**Assignment**
Output only the lines below from the one containing "何度かブログでお伝えしている通り、僕は" to the one containing "今朝も、図書館に来る途中の公園に日が差", exactly as written, both ends kept.

**Data extract**
== Segment start ==

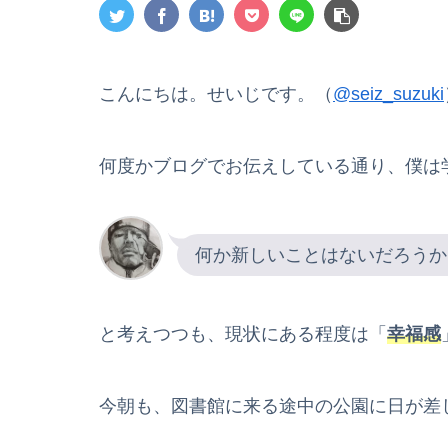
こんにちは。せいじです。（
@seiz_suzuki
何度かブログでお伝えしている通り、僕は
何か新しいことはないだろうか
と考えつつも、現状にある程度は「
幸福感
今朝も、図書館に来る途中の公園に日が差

== Segment end ==
== Segment start ==

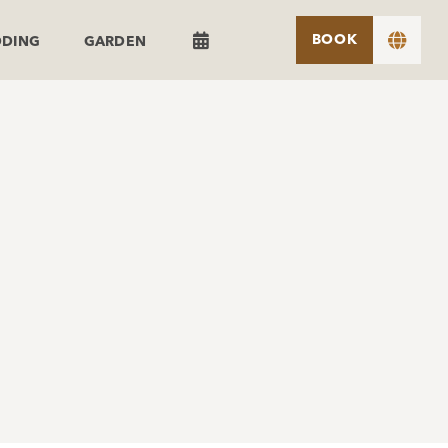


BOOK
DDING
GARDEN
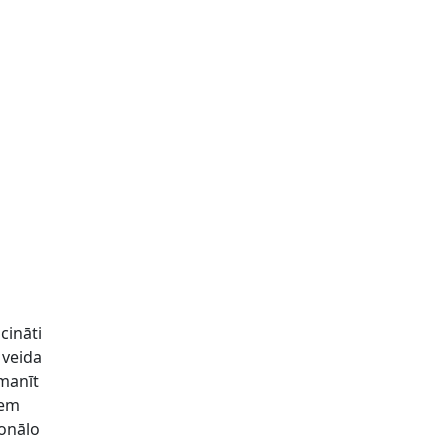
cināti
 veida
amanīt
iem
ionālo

== Segment end ==
== Segment start ==

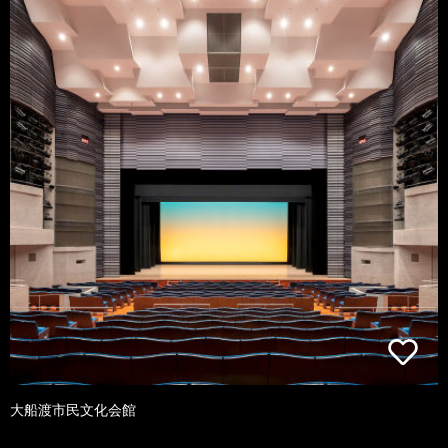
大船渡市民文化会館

== Segment end ==

**Output for this exercise**
何度かブログでお伝えしている通り、僕は
何か新しいことはないだろうか
と考えつつも、現状にある程度は「
幸福感
今朝も、図書館に来る途中の公園に日が差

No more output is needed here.